The proposed product should be a Sharia-compliant version of prize bonds, which are very popular domestically with over Rs 350 billion raised through this savings instrument. According to the London-based Edbiz Consulting, a global Diaspora sukuk is expected to bring between USD350 million and USD3.5 billion on an annual basis from the PSOPs based in the countries in the Western hemisphere. This will be in addition to the USD13 billion annually sent home by the overseas Pakistanis.
The proposed Diaspora sukuk should attempt to incentivise the prospective investors to the maximum, by making such investments completely tax-free. While the PSOPs and other overseas Pakistanis may be willing to forego any return on their investments, they would like to keep the value of their investments in tact.
Hence, the proposed Diaspora sukuk should be denominated in a relatively more stable foreign currency like USD or GBP. The real incentive for most of the investors would be the prospects of winning Sharia-compliant and tax-free prizes. The amounts of these prizes should be big enough so that they are seen as a life-changing prospect. For example, a prize of USD1 million is a life-changing event for most of the overseas Pakistanis working in different Gulf countries.
Such products are not very many in number in the Islamic world but one notable example is National Bonds in the UAE, where it has proven to be a very successful product not only helping the locals to save in a Sharia-compliant way but also in attracting investments from the people from other countries.

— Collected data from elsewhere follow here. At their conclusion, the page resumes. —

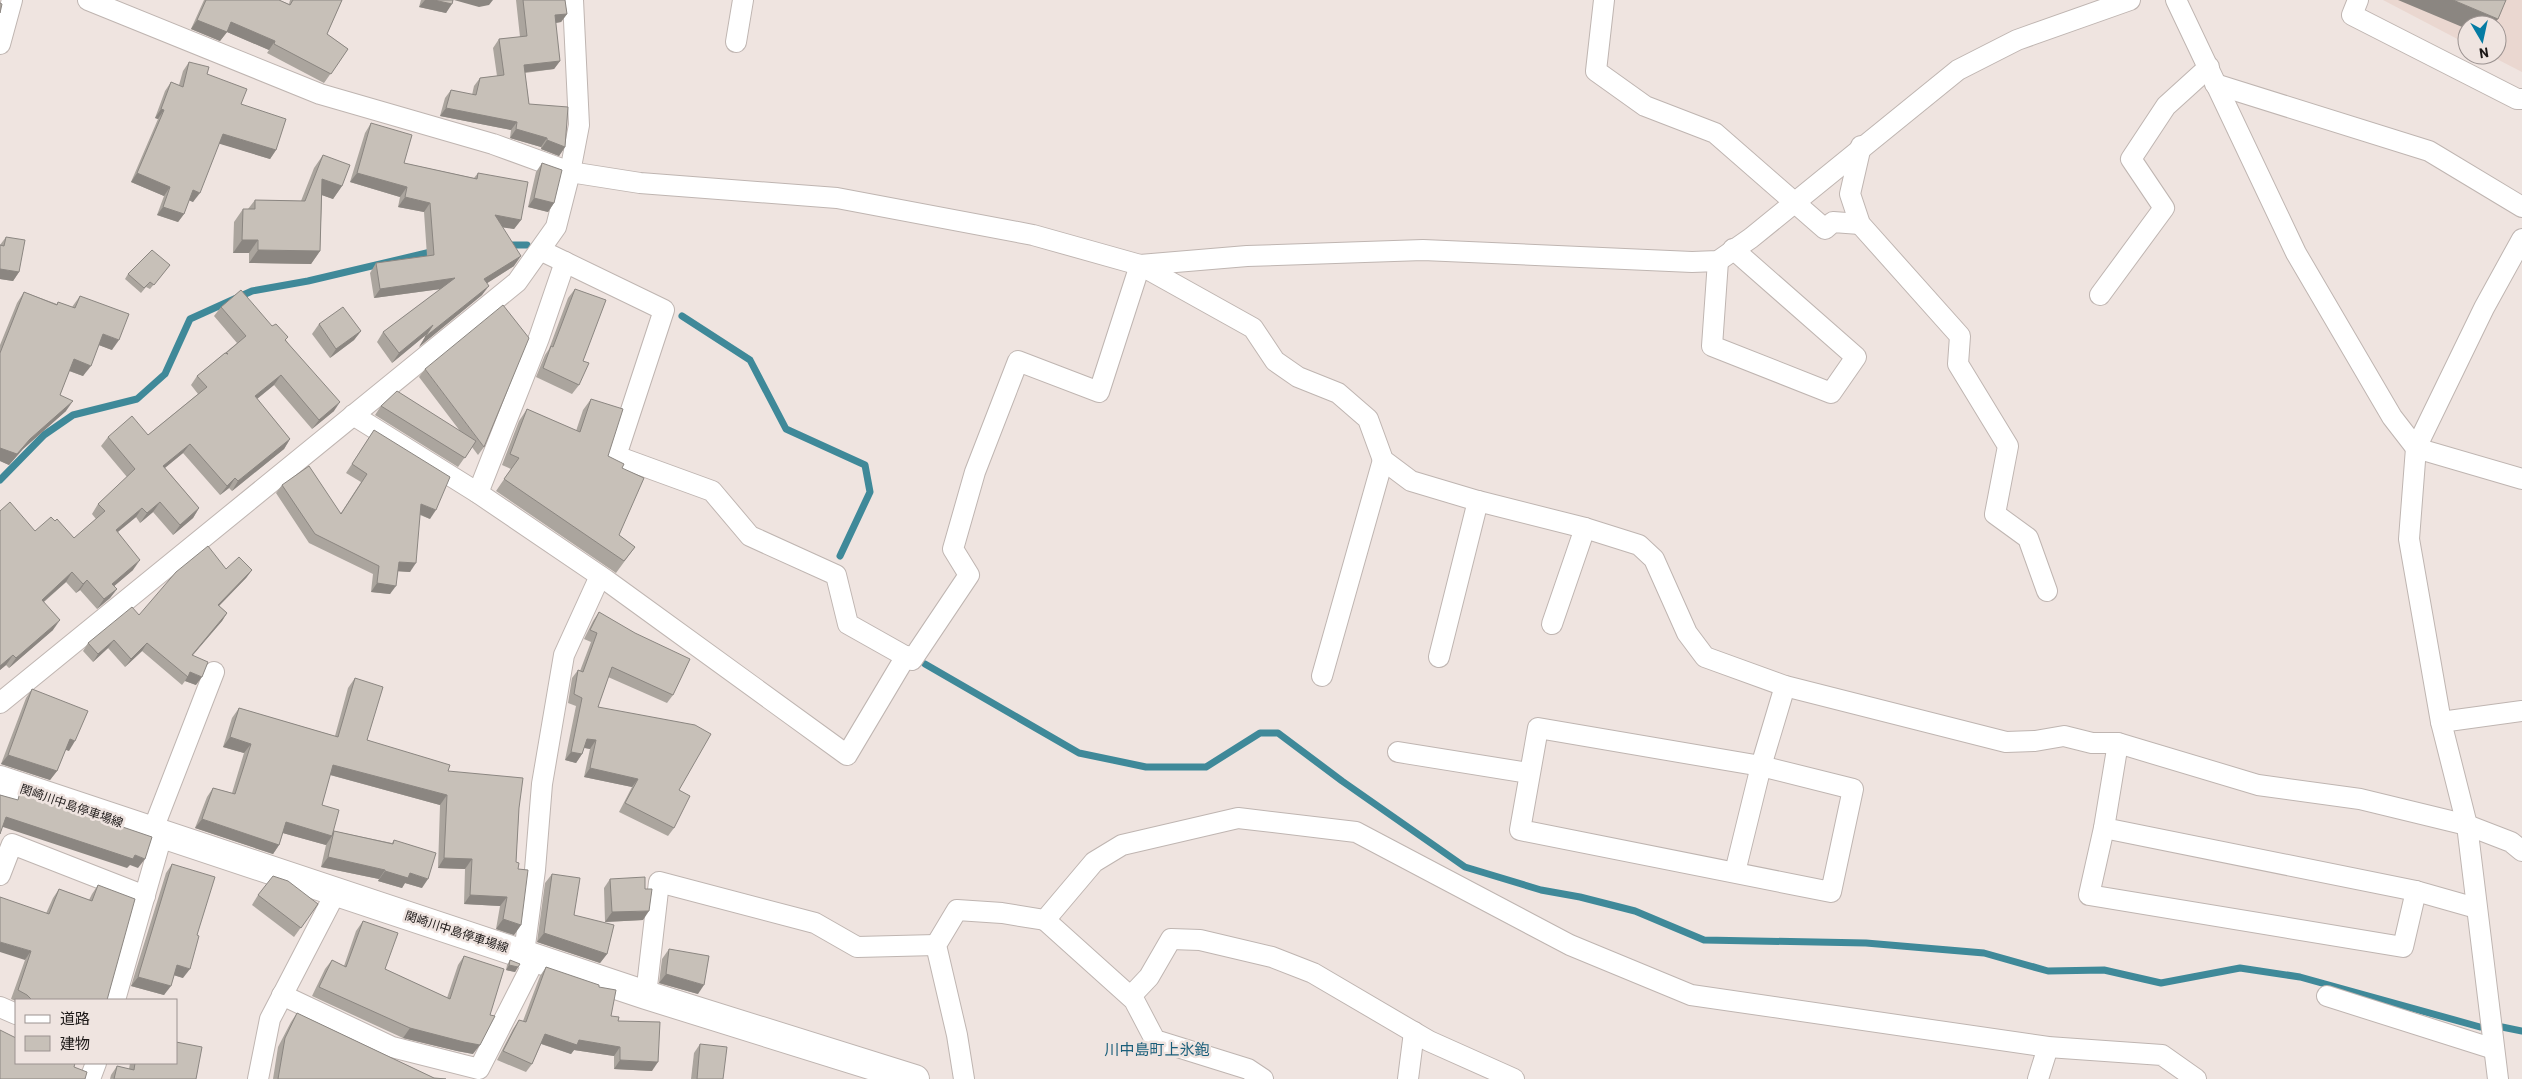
<svg xmlns="http://www.w3.org/2000/svg" width="2522" height="1079" font-family="Barlow,'Noto Sans JP',sans-serif">
	<rect width="100%" height="100%" fill="#efe4e0"/>
	<path fill="#ead7d0" d="M2383,0H2522V72L2489,55H2497V25H2467V44Z"/>
	<g fill="none" stroke-linecap="round" stroke-linejoin="round">
		<g stroke="#3f8999" stroke-width="7">
			<path d="M505,245H527"/>
			<path d="M682,316L750,360L786,429L865,465L870,492L840,556"/>
			<path d="M0,480L44,435L73,415L137,399L165,374L190,319L252,291L308,281L435,251"/>
			<path d="M925,664L1079,753L1146,767H1206L1260,733H1278L1342,781L1465,867L1541,890L1580,897L1635,911L1704,940L1866,943L1984,953L2048,971L2104,970L2161,983L2240,968L2300,977L2480,1027"/>
			<path d="M2502,1027L2522,1031"/>
		</g>
		<g stroke="#bfb5b1" stroke-width="22">
			<g id="minor">
				<path d="M88,0L320,94L493,144L570,172L640,183L837,198L1033,235L1140,265L1247,256L1423,250L1692,262L1718,261L1751,238L1958,70L2017,40L2130,0"/>
				<path d="M1604,0L1596,71L1645,106L1715,133L1825,229L1833,222L1860,224"/>
				<path d="M2176,0L2296,253L2392,417L2416,448L2522,479"/>
				<path d="M2358,0L2352,15L2517,99H2522"/>
				<path d="M736,42L743,0"/>
				<path d="M0,44L12,0"/>
				<path d="M2215,84L2429,151L2522,207"/>
				<path d="M1861,146L1850,194L1860,224L1960,336L1958,364L2008,446L1995,514L2028,538L2047,591"/>
				<path d="M540,250L664,310L616,456L712,491L750,536L836,575L848,624L912,660L969,575L953,549L975,472L1018,361L1099,392L1140,265L1253,328L1275,361L1298,377L1338,393L1368,419L1383,460L1411,481L1478,501L1585,528L1639,545L1654,559L1687,633L1705,657L1785,686L2006,742L2035,741L2064,736L2092,743H2118L2258,785L2360,799L2467,825L2511,842L2522,851"/>
				<path d="M1718,261L1712,346L1831,393L1856,357L1733,249"/>
				<path d="M2100,295L2164,208L2131,159L2166,106L2209,67"/>
				<path d="M353,415L478,493L606,580L847,755L906,656"/>
				<path d="M478,493L539,338L565,262"/>
				<path d="M1552,624L1585,528"/>
				<path d="M1439,657L1478,501"/>
				<path d="M1322,676L1383,460"/>
				<path d="M0,703L517,282L556,227L570,172L579,125L573,0"/>
				<path d="M2441,722L2522,711"/>
				<path d="M1538,728L1761,766L1853,789L1831,892L1520,830Z"/>
				<path d="M2118,743L2104,828L2416,891L2476,908"/>
				<path d="M1398,752L1529,773"/>
				<path d="M2104,828L2089,895L2403,947L2416,891"/>
				<path d="M152,832L214,672"/>
				<path d="M1735,872L1761,766L1785,686"/>
				<path d="M0,875L12,844L145,896"/>
				<path d="M1045,920L1134,1000L1155,1040L1248,1069L1263,1079"/>
				<path d="M524,953L535,870L542,784L564,655L600,576"/>
				<path d="M282,995L392,1047L479,1069L536,957"/>
				<path d="M646,995L659,882L815,923L857,947L936,945"/>
				<path d="M1131,996L1149,977L1171,939L1200,940L1272,957L1313,973L1429,1041L1514,1079"/>
				<path d="M2327,996L2494,1049"/>
				<path d="M115,1000L162,835"/>
				<path d="M0,1007L16,1014"/>
				<path d="M90,1079L96,1063"/>
				<path d="M258,1079L270,1019L336,892"/>
				<path d="M964,1079L957,1035L936,945L957,910L1002,913L1045,920L1094,862L1122,845L1238,818L1356,832L1570,945L1691,995L2048,1047L2162,1055L2196,1079"/>
				<path d="M1408,1079L1414,1032"/>
				<path d="M2038,1079L2048,1047"/>
				<path d="M2498,1079L2467,825L2441,722L2409,539L2416,448L2484,308L2522,239"/>
			</g>
		</g>
		<g stroke="#bfb5b1" stroke-width="30">
			<path id="secondary" d="M0,780L646,995L915,1079"/>
		</g>
		<use href="#minor" stroke="#fff" stroke-width="20"/>
		<use href="#secondary" stroke="#fff" stroke-width="28"/>
	</g>
	<g fill="#aba59e">
		<path d="M204,0H279L289,4L290,0H342L327,34L348,49L324,83L267,53L269,50L227,32L220,41L191,29Z"/>
		<path d="M421,0H453L446,13L419,7Z"/>
		<path d="M516,0H565L567,14L561,22L555,23L560,61L554,69L525,73L529,104L565,147L559,156L541,149V147L510,138L511,130L440,116L445,98L451,90L472,95L474,86L480,78L497,76L493,48L499,39L520,37Z"/>
		<path d="M189,62L207,74L241,104L276,150L270,159L219,143L193,202L189,200L184,214L178,222L157,215L164,196L131,182L158,119L155,118L165,91L171,82L179,85L183,71Z"/>
		<path d="M371,123L404,163L474,178L478,173L521,220L514,229L502,227L514,266L487,283L482,295L419,347L427,334L392,363L377,342L383,332L441,289L374,298L370,273L376,263L427,256L424,212L398,207L400,197L350,182L365,133Z"/>
		<path d="M323,155L342,186L333,199L322,195L320,251L311,264L249,263V253H233L234,222L243,209H248L255,200L301,201L314,168Z"/>
		<path d="M542,163L554,203L548,212L528,207L536,172Z"/>
		<path d="M6,237L19,272L13,281L0,279V245Z"/>
		<path d="M170,265L150,289L146,287L141,293L125,279L128,274Z"/>
		<path d="M575,289L583,361L579,385L572,394L536,377L545,355L549,349L568,298Z"/>
		<path d="M24,292L57,304L58,302L72,307L80,296L112,350L99,345L83,376L69,371L60,395L66,411L23,449L9,465L0,461V345L17,303Z"/>
		<path d="M221,307L272,326L286,340L334,411L312,429L274,385L257,399L290,439L284,449L232,491L229,488L220,495L183,453L165,468L199,508L193,518L173,535L153,512L140,523L136,517L118,532L133,570L114,586L117,589L110,598L97,609L80,590L76,593L66,582L44,602L53,630L9,668L6,665L0,670V511L35,531L55,521L74,538L96,519L92,514L98,504L127,477L101,446L108,437L148,435L198,394L191,385L197,376L237,343L214,316Z"/>
		<path d="M319,324L361,331L354,340L330,358L312,334Z"/>
		<path d="M425,369L484,447L478,455L472,447L458,467L375,415L381,406L460,431L419,377Z"/>
		<path d="M591,399L608,456L622,468L619,535L635,547L616,573L496,491L511,469L502,465L519,421L527,409L576,431L583,410Z"/>
		<path d="M374,430L430,519L420,515L410,572L398,571L390,594L371,592L373,574L309,543L276,493L282,485L341,513L361,482L346,473Z"/>
		<path d="M226,569L252,570L246,578L219,606L227,613L222,621L192,656L196,685L185,681L182,685L142,651L125,667L108,648L93,662L83,651L88,643Z"/>
		<path d="M599,612L673,695L667,703L608,677L598,707L679,790L674,828L668,836L619,812L632,787L584,777L590,749L584,748L582,754L576,763L565,760L576,706L568,703L572,678L578,670L580,671L591,642L584,639L593,621Z"/>
		<path d="M355,678L367,740L448,771L519,808L516,862L518,869L521,925L514,935L496,929L500,906L464,904L465,869L438,868L440,805L330,775L322,805L334,831L392,843L394,840L422,888L405,883L402,888L378,881L379,879L321,867L326,845L283,833L279,845L273,854L195,828L207,797L213,788L232,793L244,753L223,747L232,718L239,708L335,736L348,688Z"/>
		<path d="M32,689L69,751L66,749L57,771L50,780L1,764L26,698Z"/>
		<path d="M172,864L183,978L174,975L164,995L131,986L166,873Z"/>
		<path d="M552,874L574,915L607,954L600,963L537,942L545,883Z"/>
		<path d="M610,879L643,920L605,922L604,888Z"/>
		<path d="M98,885L107,1000H16V1001L11,999L25,960L53,898L59,889L89,900L92,894Z"/>
		<path d="M258,895L318,904L294,937L252,905Z"/>
		<path d="M363,921L385,969L447,998L458,965L464,956L473,1054L457,1051L403,1038L312,996L325,969L332,960L344,966L356,931Z"/>
		<path d="M669,949L698,994L659,983L662,959Z"/>
		<path d="M510,960L518,967L515,972L506,970L507,965Z"/>
		<path d="M546,967L599,987L611,1016L618,1021L652,1071L614,1069V1056L574,1050L571,1054L541,1044L532,1064L526,1072L497,1060L513,1029L519,1020L523,1021L540,976Z"/>
		<path d="M297,1013L434,1078L446,1079H273L278,1047L291,1022Z"/>
		<path d="M700,1044L723,1079H691L694,1053Z"/>
		<path d="M130,1063H176L196,1079H110L111,1075L117,1066L129,1069Z"/>
	</g>
	<g fill="#8b8681">
		<path d="M425,0H434L452,4L446,13L419,7Z"/>
		<path d="M454,0H493L489,5L479,7Z"/>
		<path d="M2398,0H2453L2498,19L2494,25H2467V29Z"/>
		<path d="M567,14L561,22L549,24L555,15Z"/>
		<path d="M197,20L231,22L275,41L269,50L227,32L220,41L191,29Z"/>
		<path d="M560,61L554,69L518,73L524,65Z"/>
		<path d="M446,108L517,122L511,130L440,116Z"/>
		<path d="M161,109L164,110L158,119L155,118Z"/>
		<path d="M516,129L547,138L541,147L510,138Z"/>
		<path d="M223,134L276,150L270,159L217,143Z"/>
		<path d="M547,140L565,147L559,156L541,149Z"/>
		<path d="M137,173L170,187L164,196L131,182Z"/>
		<path d="M357,173L407,187L400,197L350,182Z"/>
		<path d="M322,179L342,186L333,199L313,192Z"/>
		<path d="M193,190L200,193L193,202L186,199Z"/>
		<path d="M405,197L430,203L424,212L398,207Z"/>
		<path d="M534,198L554,203L548,212L528,207Z"/>
		<path d="M163,207L184,214L178,222L157,215Z"/>
		<path d="M495,215L521,220L514,229L488,225Z"/>
		<path d="M242,240H258L249,253H233Z"/>
		<path d="M258,250L320,251L311,264L249,263Z"/>
		<path d="M521,256L514,266L478,289L484,279Z"/>
		<path d="M0,269L19,272L13,281L0,279Z"/>
		<path d="M455,278L448,288L374,298L380,289Z"/>
		<path d="M489,286L482,295L419,347L425,337Z"/>
		<path d="M433,325L427,334L392,363L399,353Z"/>
		<path d="M361,331L354,340L330,358L336,349Z"/>
		<path d="M103,334L119,340L112,350L96,344Z"/>
		<path d="M74,359L91,366L83,376L67,370Z"/>
		<path d="M281,375L274,385L248,406L255,396Z"/>
		<path d="M73,401L66,411L23,449L9,465L0,461V448L30,439Z"/>
		<path d="M340,402L334,411L312,429L319,420Z"/>
		<path d="M290,439L284,449L232,491L238,481Z"/>
		<path d="M190,444L183,453L156,475L163,466Z"/>
		<path d="M235,478L229,488L220,495L227,486Z"/>
		<path d="M160,502L153,512L140,523L147,513Z"/>
		<path d="M421,504L436,510L430,519L415,512Z"/>
		<path d="M142,508L136,517L109,539L116,530Z"/>
		<path d="M199,508L193,518L173,535L180,525Z"/>
		<path d="M140,560L133,570L106,593L112,584Z"/>
		<path d="M399,562L416,563L410,572L393,571Z"/>
		<path d="M252,570L246,578L212,613L218,605Z"/>
		<path d="M72,572L66,582L35,609L42,600Z"/>
		<path d="M87,580L80,590L76,593L83,584Z"/>
		<path d="M377,583L396,586L390,594L371,592Z"/>
		<path d="M117,589L110,598L97,609L104,599Z"/>
		<path d="M227,613L222,621L186,663L192,655Z"/>
		<path d="M60,620L53,630L9,668L16,658Z"/>
		<path d="M114,640L108,648L93,662L98,654Z"/>
		<path d="M147,643L142,651L125,667L131,659Z"/>
		<path d="M13,655L6,665L0,670V666Z"/>
		<path d="M190,672L202,677L196,685L185,681Z"/>
		<path d="M230,737L251,744L244,753L223,747Z"/>
		<path d="M70,739L75,741L69,751L63,749Z"/>
		<path d="M587,739L596,740L590,749L581,747Z"/>
		<path d="M571,752L582,754L576,763L565,760Z"/>
		<path d="M8,755L57,771L50,780L1,764Z"/>
		<path d="M333,765L447,795L440,805L327,774Z"/>
		<path d="M590,768L638,779L632,787L584,777Z"/>
		<path d="M6,817L135,855L145,859L138,868L130,865L127,868L0,826Z"/>
		<path d="M202,819L279,845L273,854L195,828Z"/>
		<path d="M286,822L332,836L326,845L279,832Z"/>
		<path d="M328,857L385,870L379,879L321,867Z"/>
		<path d="M444,858L472,859L465,869L438,868Z"/>
		<path d="M385,871L410,873L428,879L422,888L405,883L402,888L378,881Z"/>
		<path d="M470,895L507,897L500,906L464,904Z"/>
		<path d="M649,911L643,920L605,922L612,912Z"/>
		<path d="M503,919L521,925L514,935L496,929Z"/>
		<path d="M544,933L607,954L600,963L537,942Z"/>
		<path d="M0,942L31,951L25,960L0,952Z"/>
		<path d="M177,965L190,969L183,978L170,974Z"/>
		<path d="M509,965L518,967L515,972L506,970Z"/>
		<path d="M666,974L704,985L698,994L659,983Z"/>
		<path d="M138,977L171,986L164,995L131,986Z"/>
		<path d="M410,1028L480,1045L473,1054L457,1051L403,1038Z"/>
		<path d="M545,1034L579,1040L620,1047L614,1056L574,1050L571,1054L539,1043Z"/>
		<path d="M620,1060L658,1062L652,1071L614,1069Z"/>
	</g>
	<g fill="#c7c0b8" stroke="#8b8681">
		<path d="M206,0H279L290,5L293,0H342L327,34L348,49L331,74L274,44L275,41L231,22L227,32L197,20Z"/>
		<path d="M434,0H453L452,4Z"/>
		<path d="M523,0H565L567,14L555,15L560,61L524,65L529,104L568,107L565,147L547,140V138L516,129L517,122L446,108L451,90L476,95L480,78L504,75L499,39L527,36Z"/>
		<path d="M2453,0H2506L2498,19Z"/>
		<path d="M0,3L2,4L0,13Z"/>
		<path d="M189,62L209,67L207,74L247,89L241,104L286,119L276,150L223,134L200,193L193,190L184,214L163,207L170,187L137,173L164,110L161,109L171,82L183,87Z"/>
		<path d="M371,123L412,135L404,163L477,179L478,173L528,182L521,220L495,215L521,256L484,279L489,286L425,337L433,325L399,353L383,332L455,278L380,289L376,263L434,255L430,203L405,197L407,187L357,173Z"/>
		<path d="M323,155L350,165L342,186L322,179L320,251L258,250V240H242L243,209H255V200L305,201Z"/>
		<path d="M542,163L562,170L554,203L534,198Z"/>
		<path d="M6,237L25,240L19,272L0,269V245L4,246Z"/>
		<path d="M152,250L170,265L154,285L150,282L144,288L128,274Z"/>
		<path d="M575,289L606,300L583,361L589,363L579,385L543,368L551,346L553,347Z"/>
		<path d="M241,290L272,326L276,324L288,337L285,340L340,402L319,420L281,375L255,396L290,439L238,481L235,478L227,486L190,444L163,466L199,508L180,525L160,502L147,513L142,508L116,530L140,560L112,584L117,589L104,599L87,580L83,584L72,572L42,600L60,620L16,658L13,655L0,666V511L10,502L35,531L51,517L55,521L57,519L74,538L105,511L98,504L135,469L108,437L132,416L148,435L207,387L197,376L225,353L228,354L226,353L246,336L221,307Z"/>
		<path d="M24,292L57,305L58,302L75,308L80,296L129,314L119,340L103,334L91,366L74,359L60,395L73,401L30,439L17,454L0,448V353Z"/>
		<path d="M503,305L529,338L484,447L425,369Z"/>
		<path d="M343,307L361,331L336,349L319,324Z"/>
		<path d="M397,391L476,441L465,458L381,406Z"/>
		<path d="M591,399L623,409L608,456L624,464L622,468L644,478L619,535L635,547L624,561L504,479L519,458L510,454L527,409L580,432Z"/>
		<path d="M374,430L450,477L436,510L421,504L416,563L399,562L396,586L377,583L379,566L315,534L282,485L309,466L341,514L367,474L352,464Z"/>
		<path d="M208,546L226,569L239,557L252,570L218,605L227,613L192,655L208,662L202,677L190,672L188,677L147,643L131,659L114,640L98,654L88,643L132,607L139,615L176,572Z"/>
		<path d="M599,612L635,633L690,659L673,695L612,667L598,707L695,725L711,734L679,790L690,796L674,828L625,803L638,779L590,768L596,740L587,739L582,754L571,752L582,698L574,694L578,670L583,672L597,633L590,630Z"/>
		<path d="M355,678L383,687L367,740L450,765L448,771L523,778L519,808L516,862L519,863L518,869L528,870L521,925L503,919L507,897L470,895L472,859L444,858L447,795L333,765L322,805L339,810L332,836L286,822L279,845L202,819L213,788L235,794L251,744L230,737L239,708L338,737Z"/>
		<path d="M32,689L88,711L75,741L70,739L57,771L8,755Z"/>
		<path d="M20,792L152,837L145,859L135,855L133,859L6,817L0,834V795L18,800Z"/>
		<path d="M334,831L393,844L394,840L436,853L428,879L410,873L408,878L385,871V870L328,857Z"/>
		<path d="M172,864L215,877L197,935L199,936L190,969L177,965L171,986L138,977Z"/>
		<path d="M552,874L580,878L574,915L614,925L607,954L544,933Z"/>
		<path d="M273,876L288,881L318,904L301,928L258,895Z"/>
		<path d="M645,877V889H652L649,911L612,912L610,879Z"/>
		<path d="M98,885L135,899L107,1000H32L27,995L18,990L31,951L0,942V897L49,914L59,889L92,901Z"/>
		<path d="M363,921L398,933L385,969L450,999L464,956L504,969L490,1015L495,1016L480,1045L464,1042L410,1028L319,987L332,960L346,967Z"/>
		<path d="M669,949L709,956L704,985L666,974Z"/>
		<path d="M510,960L520,964L518,967L509,965Z"/>
		<path d="M546,967L599,985V987L616,990L611,1016L619,1017L618,1021L660,1022L658,1062L620,1060V1047L579,1040L577,1045L545,1034L532,1064L503,1051L519,1020L526,1022Z"/>
		<path d="M297,1013L434,1078L446,1079H278L285,1038Z"/>
		<path d="M0,1030L16,1038V1063H75L74,1067L87,1072L85,1079H0Z"/>
		<path d="M176,1042L202,1047L196,1079H114L117,1066L134,1070L135,1063H176Z"/>
		<path d="M700,1044L727,1047L723,1079H697Z"/>
	</g>
	<g text-anchor="middle" dominant-baseline="central" stroke-width="5" stroke-linejoin="round" paint-order="stroke">
		<g font-size="12" fill="#1c1817" stroke="#efe4e0">
			<text transform="translate(72 805) rotate(19)">関崎川中島停車場線</text>
			<text transform="translate(457 931) rotate(18)">関崎川中島停車場線</text>
		</g>
		<g font-size="15" fill="#195e7a" stroke="#efe4e0">
			<text x="1157" y="1049">川中島町上氷鉋</text>
		</g>
	</g>
	<rect x="15" y="999" width="162" height="65" fill="#efe4e0" stroke="#9b9290"/>
	<rect x="25" y="1015" width="25" height="8" fill="#ffffff" stroke="#9b9290"/>
	<text x="60" y="1024" font-size="15" fill="#1c1817">道路</text>
	<rect x="25" y="1036" width="25" height="15" fill="#c7c0b8" stroke="#9b9290"/>
	<text x="60" y="1049" font-size="15" fill="#1c1817">建物</text>
	<g transform="translate(2482 40) rotate(171)"><circle r="24" fill="#efe4e0" stroke="#9b9290"/>
	<path d="M0-4L9 19L0 12L-9 19Z" fill="#047ba3"/>
	<text y="-8" font-size="14" font-weight="bold" text-anchor="middle" fill="#1c1817">N</text>
	</g>
</svg>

The government will have to think out of the box to stabilise the PKR exchange rate vis-à-vis other currencies, while maintaining the supremacy of the market forces of demand and supply. Other short-term measures may include restricting imports to the country by revising tariffs on luxury items and other consumer goods that are fast replacing local brands on the shelves of an increasing number of high-end departmental stores in big cities.
While machinery and industry-related equipments are essential import items, luxury brands and consumer items can be restricted by imposing higher taxes on their import, sale and consumption. In the medium run, the government should also expect to attract foreign direct investment (FDI) in the country, which dried down in the last five years.